A three quarter inch wire has 12 ohms resistance. How much resistance has the same length of half-inch wire, if resistance varies inversely as the square of the diameter?
1/2 is 2/3 as big as 3/4
So, R will be (3/2)^2 = 9/4 * 12 = 27 ohms
To find the resistance of a half-inch wire with the given information, we need to use the concept of inverse variation and the formula for resistance of a wire.

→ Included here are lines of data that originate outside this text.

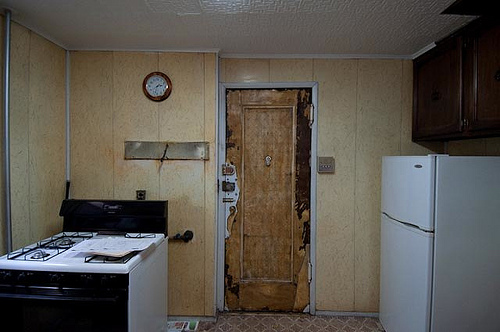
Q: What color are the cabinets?
A: Brown.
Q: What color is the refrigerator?
A: White.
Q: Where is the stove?
A: On the left.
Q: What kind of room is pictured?
A: A kitchen.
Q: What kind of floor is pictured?
A: Linoleum.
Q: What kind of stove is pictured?
A: A gas stove.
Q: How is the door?
A: Closed.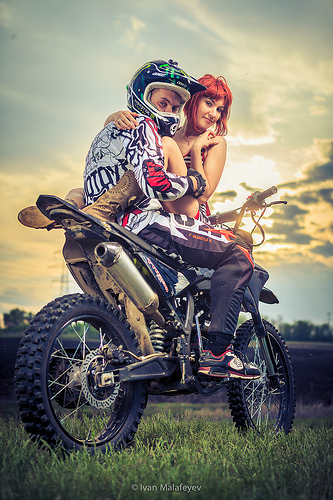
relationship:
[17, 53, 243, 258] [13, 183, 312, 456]
couple on motorcycle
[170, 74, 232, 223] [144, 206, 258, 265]
woman sits lap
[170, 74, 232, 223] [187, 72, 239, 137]
girl has red hair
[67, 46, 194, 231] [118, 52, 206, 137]
man wears helmet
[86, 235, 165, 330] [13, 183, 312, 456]
exhaust of motorcycle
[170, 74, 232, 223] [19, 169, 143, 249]
woman wears boots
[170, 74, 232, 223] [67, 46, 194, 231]
woman intertwined with man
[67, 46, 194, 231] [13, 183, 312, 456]
man on motorcycle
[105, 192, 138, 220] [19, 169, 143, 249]
straps on boots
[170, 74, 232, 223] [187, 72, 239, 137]
woman chin length hair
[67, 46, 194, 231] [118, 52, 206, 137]
man wearing helmet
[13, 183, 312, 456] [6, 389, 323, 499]
motorcycle parked on grass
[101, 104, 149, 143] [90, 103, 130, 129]
hand on shoulder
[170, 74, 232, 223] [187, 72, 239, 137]
woman with hair red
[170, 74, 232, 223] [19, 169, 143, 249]
woman hs boots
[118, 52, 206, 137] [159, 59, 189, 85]
helmet with green writing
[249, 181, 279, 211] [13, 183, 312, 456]
handle front of motorcycle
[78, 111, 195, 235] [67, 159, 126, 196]
jacket with black writing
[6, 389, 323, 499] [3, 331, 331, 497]
grass on ground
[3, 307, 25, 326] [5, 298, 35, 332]
leaves on tree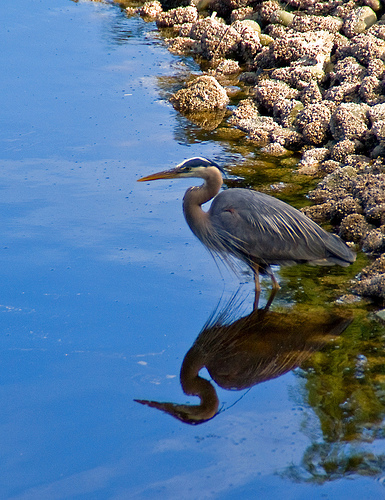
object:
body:
[209, 187, 356, 265]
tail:
[324, 233, 356, 267]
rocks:
[238, 18, 261, 34]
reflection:
[131, 292, 349, 427]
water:
[0, 5, 383, 500]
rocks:
[345, 6, 377, 39]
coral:
[256, 141, 296, 157]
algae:
[245, 161, 296, 182]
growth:
[157, 70, 238, 119]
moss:
[306, 350, 375, 441]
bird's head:
[132, 398, 217, 432]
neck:
[179, 353, 220, 410]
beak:
[136, 166, 182, 182]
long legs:
[251, 264, 261, 312]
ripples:
[100, 23, 165, 48]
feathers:
[217, 232, 251, 258]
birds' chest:
[180, 204, 206, 249]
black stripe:
[175, 156, 212, 168]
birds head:
[136, 156, 219, 180]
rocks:
[273, 4, 302, 31]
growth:
[168, 74, 230, 109]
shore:
[117, 0, 385, 349]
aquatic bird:
[136, 156, 357, 311]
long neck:
[181, 172, 224, 240]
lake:
[5, 2, 378, 496]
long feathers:
[217, 193, 326, 245]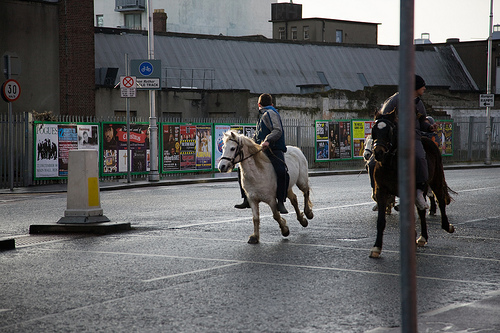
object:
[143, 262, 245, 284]
line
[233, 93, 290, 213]
person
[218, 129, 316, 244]
horse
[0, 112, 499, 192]
fence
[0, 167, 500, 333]
road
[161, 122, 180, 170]
signs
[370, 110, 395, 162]
head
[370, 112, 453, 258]
horse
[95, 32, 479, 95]
awning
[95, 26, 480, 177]
building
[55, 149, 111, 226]
statue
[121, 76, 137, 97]
sign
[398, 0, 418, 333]
pole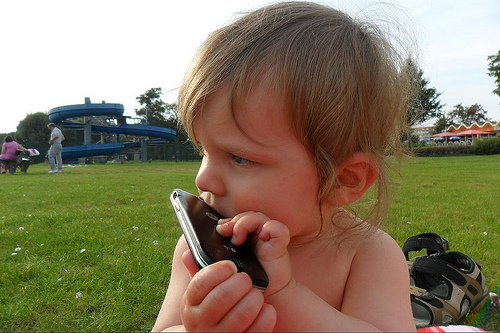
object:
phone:
[169, 188, 269, 290]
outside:
[0, 0, 495, 122]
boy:
[148, 0, 422, 333]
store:
[432, 120, 500, 147]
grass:
[60, 212, 115, 250]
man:
[45, 123, 67, 175]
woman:
[0, 134, 27, 174]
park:
[0, 0, 495, 330]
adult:
[47, 123, 66, 175]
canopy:
[410, 120, 500, 145]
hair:
[174, 0, 422, 245]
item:
[395, 228, 486, 330]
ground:
[385, 157, 499, 285]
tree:
[133, 87, 179, 130]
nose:
[190, 162, 229, 195]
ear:
[317, 150, 382, 207]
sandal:
[401, 231, 490, 330]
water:
[80, 151, 128, 164]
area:
[0, 167, 154, 333]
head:
[171, 0, 420, 246]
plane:
[175, 189, 269, 288]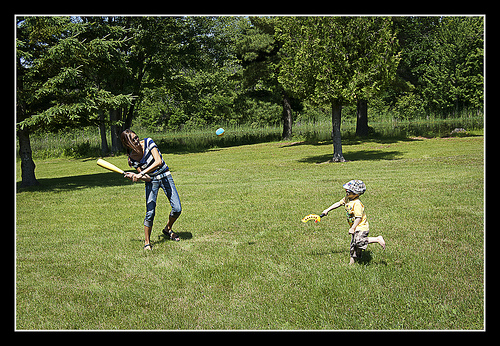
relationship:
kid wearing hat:
[319, 177, 387, 266] [343, 177, 367, 197]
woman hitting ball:
[118, 127, 183, 252] [214, 127, 225, 138]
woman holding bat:
[118, 127, 183, 252] [95, 158, 140, 184]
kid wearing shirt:
[319, 177, 387, 266] [340, 197, 369, 232]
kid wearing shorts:
[319, 177, 387, 266] [348, 230, 369, 260]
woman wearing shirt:
[118, 127, 183, 252] [128, 139, 170, 181]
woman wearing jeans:
[118, 127, 183, 252] [141, 175, 182, 227]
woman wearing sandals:
[118, 127, 183, 252] [141, 228, 179, 253]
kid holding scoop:
[319, 177, 387, 266] [299, 211, 329, 225]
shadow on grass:
[298, 146, 401, 165] [17, 137, 484, 329]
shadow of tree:
[298, 146, 401, 165] [273, 17, 399, 165]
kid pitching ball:
[319, 177, 387, 266] [214, 127, 225, 138]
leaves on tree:
[276, 17, 398, 107] [273, 17, 399, 165]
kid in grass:
[319, 177, 387, 266] [17, 137, 484, 329]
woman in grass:
[118, 127, 183, 252] [17, 137, 484, 329]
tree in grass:
[273, 17, 399, 165] [17, 137, 484, 329]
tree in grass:
[17, 17, 137, 188] [17, 137, 484, 329]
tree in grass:
[238, 18, 305, 140] [17, 137, 484, 329]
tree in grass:
[92, 16, 201, 156] [17, 137, 484, 329]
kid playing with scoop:
[319, 177, 387, 266] [299, 211, 329, 225]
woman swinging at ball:
[118, 127, 183, 252] [214, 127, 225, 138]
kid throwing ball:
[319, 177, 387, 266] [214, 127, 225, 138]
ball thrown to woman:
[214, 127, 225, 138] [118, 127, 183, 252]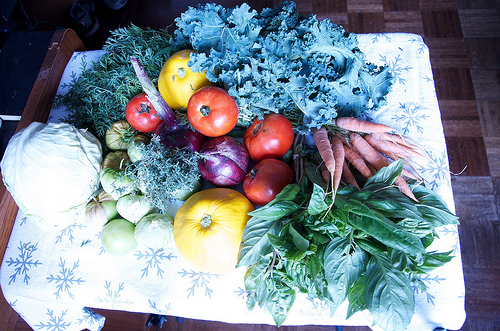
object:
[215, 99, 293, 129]
group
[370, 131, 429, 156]
carrots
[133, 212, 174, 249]
tomatillos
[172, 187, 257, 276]
squash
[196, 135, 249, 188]
onions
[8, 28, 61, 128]
object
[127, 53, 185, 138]
vegetable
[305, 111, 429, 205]
bunch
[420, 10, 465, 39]
squares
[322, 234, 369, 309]
leaves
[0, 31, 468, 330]
table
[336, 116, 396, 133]
carrot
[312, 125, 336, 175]
carrot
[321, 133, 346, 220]
carrot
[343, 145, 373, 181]
carrot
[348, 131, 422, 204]
carrot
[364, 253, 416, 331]
greens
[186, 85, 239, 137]
tomato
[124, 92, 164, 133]
tomato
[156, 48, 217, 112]
vegetable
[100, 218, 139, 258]
vegetable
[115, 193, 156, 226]
vegetable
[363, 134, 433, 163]
carrots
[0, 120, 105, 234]
cabbage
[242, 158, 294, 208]
tomato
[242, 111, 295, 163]
tomato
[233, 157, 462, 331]
spinach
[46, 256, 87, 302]
snowflakes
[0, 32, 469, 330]
tablecloth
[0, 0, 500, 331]
floor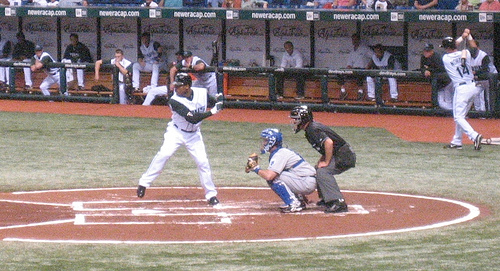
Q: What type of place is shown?
A: It is a field.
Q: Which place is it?
A: It is a field.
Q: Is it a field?
A: Yes, it is a field.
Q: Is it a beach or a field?
A: It is a field.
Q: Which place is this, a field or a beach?
A: It is a field.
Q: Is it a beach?
A: No, it is a field.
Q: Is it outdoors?
A: Yes, it is outdoors.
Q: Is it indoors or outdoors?
A: It is outdoors.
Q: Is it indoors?
A: No, it is outdoors.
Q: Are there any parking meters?
A: No, there are no parking meters.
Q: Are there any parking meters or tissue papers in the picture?
A: No, there are no parking meters or tissue papers.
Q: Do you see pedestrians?
A: No, there are no pedestrians.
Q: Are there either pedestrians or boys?
A: No, there are no pedestrians or boys.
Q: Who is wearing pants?
A: The man is wearing pants.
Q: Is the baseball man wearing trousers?
A: Yes, the man is wearing trousers.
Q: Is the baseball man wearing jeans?
A: No, the man is wearing trousers.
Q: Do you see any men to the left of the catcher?
A: Yes, there is a man to the left of the catcher.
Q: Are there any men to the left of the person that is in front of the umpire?
A: Yes, there is a man to the left of the catcher.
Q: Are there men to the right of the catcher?
A: No, the man is to the left of the catcher.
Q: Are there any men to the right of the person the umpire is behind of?
A: No, the man is to the left of the catcher.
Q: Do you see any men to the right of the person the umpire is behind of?
A: No, the man is to the left of the catcher.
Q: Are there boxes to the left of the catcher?
A: No, there is a man to the left of the catcher.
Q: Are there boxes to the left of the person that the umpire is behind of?
A: No, there is a man to the left of the catcher.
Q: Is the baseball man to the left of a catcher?
A: Yes, the man is to the left of a catcher.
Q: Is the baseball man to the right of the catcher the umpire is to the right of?
A: No, the man is to the left of the catcher.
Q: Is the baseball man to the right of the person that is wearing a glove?
A: No, the man is to the left of the catcher.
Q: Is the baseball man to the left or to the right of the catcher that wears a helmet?
A: The man is to the left of the catcher.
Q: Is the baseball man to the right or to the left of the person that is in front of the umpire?
A: The man is to the left of the catcher.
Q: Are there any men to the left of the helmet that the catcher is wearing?
A: Yes, there is a man to the left of the helmet.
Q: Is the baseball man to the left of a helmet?
A: Yes, the man is to the left of a helmet.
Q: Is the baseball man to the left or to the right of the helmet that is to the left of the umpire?
A: The man is to the left of the helmet.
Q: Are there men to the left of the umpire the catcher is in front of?
A: Yes, there is a man to the left of the umpire.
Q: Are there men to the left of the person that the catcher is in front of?
A: Yes, there is a man to the left of the umpire.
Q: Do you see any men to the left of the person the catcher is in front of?
A: Yes, there is a man to the left of the umpire.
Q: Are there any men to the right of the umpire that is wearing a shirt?
A: No, the man is to the left of the umpire.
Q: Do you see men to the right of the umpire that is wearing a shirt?
A: No, the man is to the left of the umpire.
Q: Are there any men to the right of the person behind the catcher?
A: No, the man is to the left of the umpire.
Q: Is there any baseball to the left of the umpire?
A: No, there is a man to the left of the umpire.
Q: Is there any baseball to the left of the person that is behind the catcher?
A: No, there is a man to the left of the umpire.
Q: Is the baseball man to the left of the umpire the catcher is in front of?
A: Yes, the man is to the left of the umpire.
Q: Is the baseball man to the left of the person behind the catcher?
A: Yes, the man is to the left of the umpire.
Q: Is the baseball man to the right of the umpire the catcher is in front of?
A: No, the man is to the left of the umpire.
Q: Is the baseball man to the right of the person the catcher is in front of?
A: No, the man is to the left of the umpire.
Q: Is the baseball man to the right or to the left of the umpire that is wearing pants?
A: The man is to the left of the umpire.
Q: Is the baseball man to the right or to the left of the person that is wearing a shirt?
A: The man is to the left of the umpire.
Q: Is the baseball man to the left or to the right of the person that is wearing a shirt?
A: The man is to the left of the umpire.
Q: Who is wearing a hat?
A: The man is wearing a hat.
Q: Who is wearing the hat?
A: The man is wearing a hat.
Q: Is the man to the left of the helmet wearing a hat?
A: Yes, the man is wearing a hat.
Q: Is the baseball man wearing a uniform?
A: No, the man is wearing a hat.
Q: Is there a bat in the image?
A: Yes, there is a bat.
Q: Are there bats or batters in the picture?
A: Yes, there is a bat.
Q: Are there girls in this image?
A: No, there are no girls.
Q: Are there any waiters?
A: No, there are no waiters.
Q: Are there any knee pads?
A: No, there are no knee pads.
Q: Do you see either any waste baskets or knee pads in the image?
A: No, there are no knee pads or waste baskets.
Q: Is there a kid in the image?
A: No, there are no children.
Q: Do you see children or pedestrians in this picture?
A: No, there are no children or pedestrians.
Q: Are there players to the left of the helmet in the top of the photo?
A: Yes, there is a player to the left of the helmet.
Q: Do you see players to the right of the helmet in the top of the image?
A: No, the player is to the left of the helmet.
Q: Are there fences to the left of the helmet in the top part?
A: No, there is a player to the left of the helmet.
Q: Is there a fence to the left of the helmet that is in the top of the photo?
A: No, there is a player to the left of the helmet.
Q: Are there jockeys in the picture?
A: No, there are no jockeys.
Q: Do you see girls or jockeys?
A: No, there are no jockeys or girls.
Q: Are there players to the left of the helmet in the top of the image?
A: Yes, there is a player to the left of the helmet.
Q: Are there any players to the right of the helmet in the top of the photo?
A: No, the player is to the left of the helmet.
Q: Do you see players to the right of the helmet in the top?
A: No, the player is to the left of the helmet.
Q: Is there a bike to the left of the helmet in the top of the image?
A: No, there is a player to the left of the helmet.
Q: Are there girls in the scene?
A: No, there are no girls.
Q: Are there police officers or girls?
A: No, there are no girls or police officers.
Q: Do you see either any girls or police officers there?
A: No, there are no girls or police officers.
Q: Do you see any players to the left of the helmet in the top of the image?
A: Yes, there is a player to the left of the helmet.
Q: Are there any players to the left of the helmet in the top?
A: Yes, there is a player to the left of the helmet.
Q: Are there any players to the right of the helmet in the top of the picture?
A: No, the player is to the left of the helmet.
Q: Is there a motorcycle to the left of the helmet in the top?
A: No, there is a player to the left of the helmet.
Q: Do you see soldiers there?
A: No, there are no soldiers.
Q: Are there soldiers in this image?
A: No, there are no soldiers.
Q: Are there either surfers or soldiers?
A: No, there are no soldiers or surfers.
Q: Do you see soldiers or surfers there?
A: No, there are no soldiers or surfers.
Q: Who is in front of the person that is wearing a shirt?
A: The catcher is in front of the umpire.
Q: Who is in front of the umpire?
A: The catcher is in front of the umpire.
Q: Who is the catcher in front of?
A: The catcher is in front of the umpire.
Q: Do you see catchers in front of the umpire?
A: Yes, there is a catcher in front of the umpire.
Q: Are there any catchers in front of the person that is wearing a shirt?
A: Yes, there is a catcher in front of the umpire.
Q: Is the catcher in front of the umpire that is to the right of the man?
A: Yes, the catcher is in front of the umpire.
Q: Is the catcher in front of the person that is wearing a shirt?
A: Yes, the catcher is in front of the umpire.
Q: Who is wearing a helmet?
A: The catcher is wearing a helmet.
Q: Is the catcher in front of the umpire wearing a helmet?
A: Yes, the catcher is wearing a helmet.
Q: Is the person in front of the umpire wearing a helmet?
A: Yes, the catcher is wearing a helmet.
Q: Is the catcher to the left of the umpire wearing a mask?
A: No, the catcher is wearing a helmet.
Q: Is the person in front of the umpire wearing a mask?
A: No, the catcher is wearing a helmet.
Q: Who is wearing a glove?
A: The catcher is wearing a glove.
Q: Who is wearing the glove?
A: The catcher is wearing a glove.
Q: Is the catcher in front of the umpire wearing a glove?
A: Yes, the catcher is wearing a glove.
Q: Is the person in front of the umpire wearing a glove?
A: Yes, the catcher is wearing a glove.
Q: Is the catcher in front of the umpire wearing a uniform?
A: No, the catcher is wearing a glove.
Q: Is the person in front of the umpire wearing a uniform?
A: No, the catcher is wearing a glove.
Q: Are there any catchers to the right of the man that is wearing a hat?
A: Yes, there is a catcher to the right of the man.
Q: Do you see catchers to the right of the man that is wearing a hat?
A: Yes, there is a catcher to the right of the man.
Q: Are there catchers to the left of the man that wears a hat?
A: No, the catcher is to the right of the man.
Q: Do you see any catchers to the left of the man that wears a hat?
A: No, the catcher is to the right of the man.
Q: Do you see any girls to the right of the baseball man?
A: No, there is a catcher to the right of the man.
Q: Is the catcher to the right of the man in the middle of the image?
A: Yes, the catcher is to the right of the man.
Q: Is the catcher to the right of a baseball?
A: No, the catcher is to the right of the man.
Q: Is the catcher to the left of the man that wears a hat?
A: No, the catcher is to the right of the man.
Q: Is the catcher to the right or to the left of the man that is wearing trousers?
A: The catcher is to the right of the man.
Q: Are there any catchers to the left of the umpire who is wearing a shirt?
A: Yes, there is a catcher to the left of the umpire.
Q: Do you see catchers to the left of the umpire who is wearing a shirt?
A: Yes, there is a catcher to the left of the umpire.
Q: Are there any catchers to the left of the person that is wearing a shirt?
A: Yes, there is a catcher to the left of the umpire.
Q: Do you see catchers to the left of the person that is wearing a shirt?
A: Yes, there is a catcher to the left of the umpire.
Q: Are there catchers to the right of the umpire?
A: No, the catcher is to the left of the umpire.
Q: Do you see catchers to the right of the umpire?
A: No, the catcher is to the left of the umpire.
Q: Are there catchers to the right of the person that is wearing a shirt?
A: No, the catcher is to the left of the umpire.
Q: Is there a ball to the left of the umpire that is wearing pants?
A: No, there is a catcher to the left of the umpire.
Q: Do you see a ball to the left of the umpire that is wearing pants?
A: No, there is a catcher to the left of the umpire.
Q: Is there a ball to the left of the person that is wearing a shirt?
A: No, there is a catcher to the left of the umpire.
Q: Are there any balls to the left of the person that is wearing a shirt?
A: No, there is a catcher to the left of the umpire.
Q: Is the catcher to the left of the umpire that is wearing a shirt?
A: Yes, the catcher is to the left of the umpire.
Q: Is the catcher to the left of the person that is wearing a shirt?
A: Yes, the catcher is to the left of the umpire.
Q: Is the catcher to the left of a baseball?
A: No, the catcher is to the left of the umpire.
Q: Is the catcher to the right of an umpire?
A: No, the catcher is to the left of an umpire.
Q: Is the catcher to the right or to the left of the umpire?
A: The catcher is to the left of the umpire.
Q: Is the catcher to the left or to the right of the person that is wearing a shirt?
A: The catcher is to the left of the umpire.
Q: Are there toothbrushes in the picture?
A: No, there are no toothbrushes.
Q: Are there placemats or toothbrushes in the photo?
A: No, there are no toothbrushes or placemats.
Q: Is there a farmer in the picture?
A: No, there are no farmers.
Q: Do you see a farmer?
A: No, there are no farmers.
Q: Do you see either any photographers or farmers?
A: No, there are no farmers or photographers.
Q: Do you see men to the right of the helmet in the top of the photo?
A: Yes, there is a man to the right of the helmet.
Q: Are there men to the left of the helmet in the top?
A: No, the man is to the right of the helmet.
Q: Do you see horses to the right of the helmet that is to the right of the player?
A: No, there is a man to the right of the helmet.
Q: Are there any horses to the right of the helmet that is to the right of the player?
A: No, there is a man to the right of the helmet.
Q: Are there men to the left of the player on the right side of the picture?
A: Yes, there is a man to the left of the player.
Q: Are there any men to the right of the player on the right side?
A: No, the man is to the left of the player.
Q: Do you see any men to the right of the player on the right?
A: No, the man is to the left of the player.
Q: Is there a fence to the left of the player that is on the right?
A: No, there is a man to the left of the player.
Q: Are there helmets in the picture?
A: Yes, there is a helmet.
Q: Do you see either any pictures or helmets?
A: Yes, there is a helmet.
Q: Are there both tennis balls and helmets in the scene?
A: No, there is a helmet but no tennis balls.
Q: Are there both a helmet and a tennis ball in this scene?
A: No, there is a helmet but no tennis balls.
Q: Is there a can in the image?
A: No, there are no cans.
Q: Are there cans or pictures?
A: No, there are no cans or pictures.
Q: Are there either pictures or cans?
A: No, there are no cans or pictures.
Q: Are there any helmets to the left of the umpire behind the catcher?
A: Yes, there is a helmet to the left of the umpire.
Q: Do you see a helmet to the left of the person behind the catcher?
A: Yes, there is a helmet to the left of the umpire.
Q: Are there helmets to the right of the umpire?
A: No, the helmet is to the left of the umpire.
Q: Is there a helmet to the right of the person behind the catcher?
A: No, the helmet is to the left of the umpire.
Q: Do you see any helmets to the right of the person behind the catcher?
A: No, the helmet is to the left of the umpire.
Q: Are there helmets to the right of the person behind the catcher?
A: No, the helmet is to the left of the umpire.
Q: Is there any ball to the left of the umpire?
A: No, there is a helmet to the left of the umpire.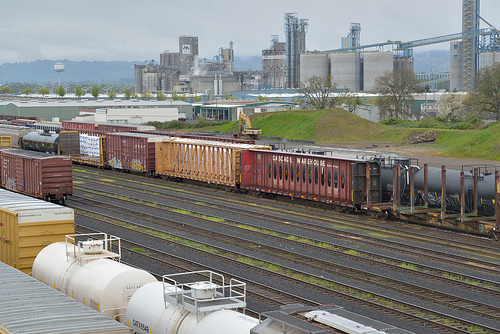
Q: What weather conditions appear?
A: It is cloudy.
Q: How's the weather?
A: It is cloudy.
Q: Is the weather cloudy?
A: Yes, it is cloudy.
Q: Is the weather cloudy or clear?
A: It is cloudy.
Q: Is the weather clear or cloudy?
A: It is cloudy.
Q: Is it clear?
A: No, it is cloudy.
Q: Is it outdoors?
A: Yes, it is outdoors.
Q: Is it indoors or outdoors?
A: It is outdoors.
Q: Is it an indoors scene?
A: No, it is outdoors.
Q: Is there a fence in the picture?
A: No, there are no fences.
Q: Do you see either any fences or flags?
A: No, there are no fences or flags.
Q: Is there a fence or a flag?
A: No, there are no fences or flags.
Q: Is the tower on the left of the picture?
A: Yes, the tower is on the left of the image.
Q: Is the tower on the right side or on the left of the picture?
A: The tower is on the left of the image.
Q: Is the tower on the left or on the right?
A: The tower is on the left of the image.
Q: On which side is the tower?
A: The tower is on the left of the image.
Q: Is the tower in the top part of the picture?
A: Yes, the tower is in the top of the image.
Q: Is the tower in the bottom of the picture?
A: No, the tower is in the top of the image.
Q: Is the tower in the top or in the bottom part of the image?
A: The tower is in the top of the image.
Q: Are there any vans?
A: No, there are no vans.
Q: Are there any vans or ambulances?
A: No, there are no vans or ambulances.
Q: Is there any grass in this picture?
A: Yes, there is grass.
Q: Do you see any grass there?
A: Yes, there is grass.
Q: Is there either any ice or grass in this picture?
A: Yes, there is grass.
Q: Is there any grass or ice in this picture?
A: Yes, there is grass.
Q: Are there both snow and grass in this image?
A: No, there is grass but no snow.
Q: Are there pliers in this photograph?
A: No, there are no pliers.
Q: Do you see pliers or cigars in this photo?
A: No, there are no pliers or cigars.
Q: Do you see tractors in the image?
A: No, there are no tractors.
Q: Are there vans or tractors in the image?
A: No, there are no tractors or vans.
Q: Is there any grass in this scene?
A: Yes, there is grass.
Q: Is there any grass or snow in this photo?
A: Yes, there is grass.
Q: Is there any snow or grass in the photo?
A: Yes, there is grass.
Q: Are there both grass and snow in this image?
A: No, there is grass but no snow.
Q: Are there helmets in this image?
A: No, there are no helmets.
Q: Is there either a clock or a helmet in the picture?
A: No, there are no helmets or clocks.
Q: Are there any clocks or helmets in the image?
A: No, there are no helmets or clocks.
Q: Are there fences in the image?
A: No, there are no fences.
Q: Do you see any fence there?
A: No, there are no fences.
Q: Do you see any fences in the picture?
A: No, there are no fences.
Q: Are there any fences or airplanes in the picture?
A: No, there are no fences or airplanes.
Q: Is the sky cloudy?
A: Yes, the sky is cloudy.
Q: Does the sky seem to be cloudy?
A: Yes, the sky is cloudy.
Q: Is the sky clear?
A: No, the sky is cloudy.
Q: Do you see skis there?
A: No, there are no skis.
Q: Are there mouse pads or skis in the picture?
A: No, there are no skis or mouse pads.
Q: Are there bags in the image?
A: No, there are no bags.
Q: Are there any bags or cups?
A: No, there are no bags or cups.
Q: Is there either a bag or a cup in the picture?
A: No, there are no bags or cups.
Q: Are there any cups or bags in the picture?
A: No, there are no bags or cups.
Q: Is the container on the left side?
A: Yes, the container is on the left of the image.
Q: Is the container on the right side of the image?
A: No, the container is on the left of the image.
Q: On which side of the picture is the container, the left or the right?
A: The container is on the left of the image.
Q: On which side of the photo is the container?
A: The container is on the left of the image.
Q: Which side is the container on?
A: The container is on the left of the image.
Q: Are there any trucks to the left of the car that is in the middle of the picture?
A: No, there is a container to the left of the car.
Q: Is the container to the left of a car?
A: Yes, the container is to the left of a car.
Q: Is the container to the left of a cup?
A: No, the container is to the left of a car.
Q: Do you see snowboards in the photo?
A: No, there are no snowboards.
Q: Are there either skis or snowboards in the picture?
A: No, there are no snowboards or skis.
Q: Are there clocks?
A: No, there are no clocks.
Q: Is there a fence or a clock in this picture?
A: No, there are no clocks or fences.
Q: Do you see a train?
A: Yes, there is a train.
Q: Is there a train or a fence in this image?
A: Yes, there is a train.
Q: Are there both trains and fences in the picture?
A: No, there is a train but no fences.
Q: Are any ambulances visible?
A: No, there are no ambulances.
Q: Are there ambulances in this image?
A: No, there are no ambulances.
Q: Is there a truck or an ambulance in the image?
A: No, there are no ambulances or trucks.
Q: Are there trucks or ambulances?
A: No, there are no ambulances or trucks.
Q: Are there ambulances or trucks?
A: No, there are no ambulances or trucks.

Let's define some variables:
- Let R1 be the resistance of the three quarter inch wire.
- Let R2 be the resistance of the half-inch wire.
- Let d1 be the diameter of the three quarter inch wire.
- Let d2 be the diameter of the half-inch wire.
According to the problem, the resistance varies inversely as the square of the diameter. This means that if we double the diameter, the resistance will be reduced to one-fourth (since the square of 2 is 4).
So, we can express the relationship between the resistance and the diameter as follows:
R1 ∝ 1/d1^2
R2 ∝ 1/d2^2
Now, let's use the given information: a three quarter inch wire with a resistance of 12 ohms. We can write it as:
R1 = k/(d1^2)
where k is a constant of variation.
To find k, we can substitute the given values:
12 = k/(3/4)^2
12 = k/(9/16)
12 = k * (16/9)
k = (12 * 9) / 16
k = 6.75
Now we can find the resistance, R2, of the half-inch wire:
R2 = k/(d2^2)
R2 = 6.75/(1/2)^2
R2 = 6.75/(1/4)
R2 = 6.75 * 4
R2 = 27 ohms
Therefore, the resistance of the same length of half-inch wire is 27 ohms.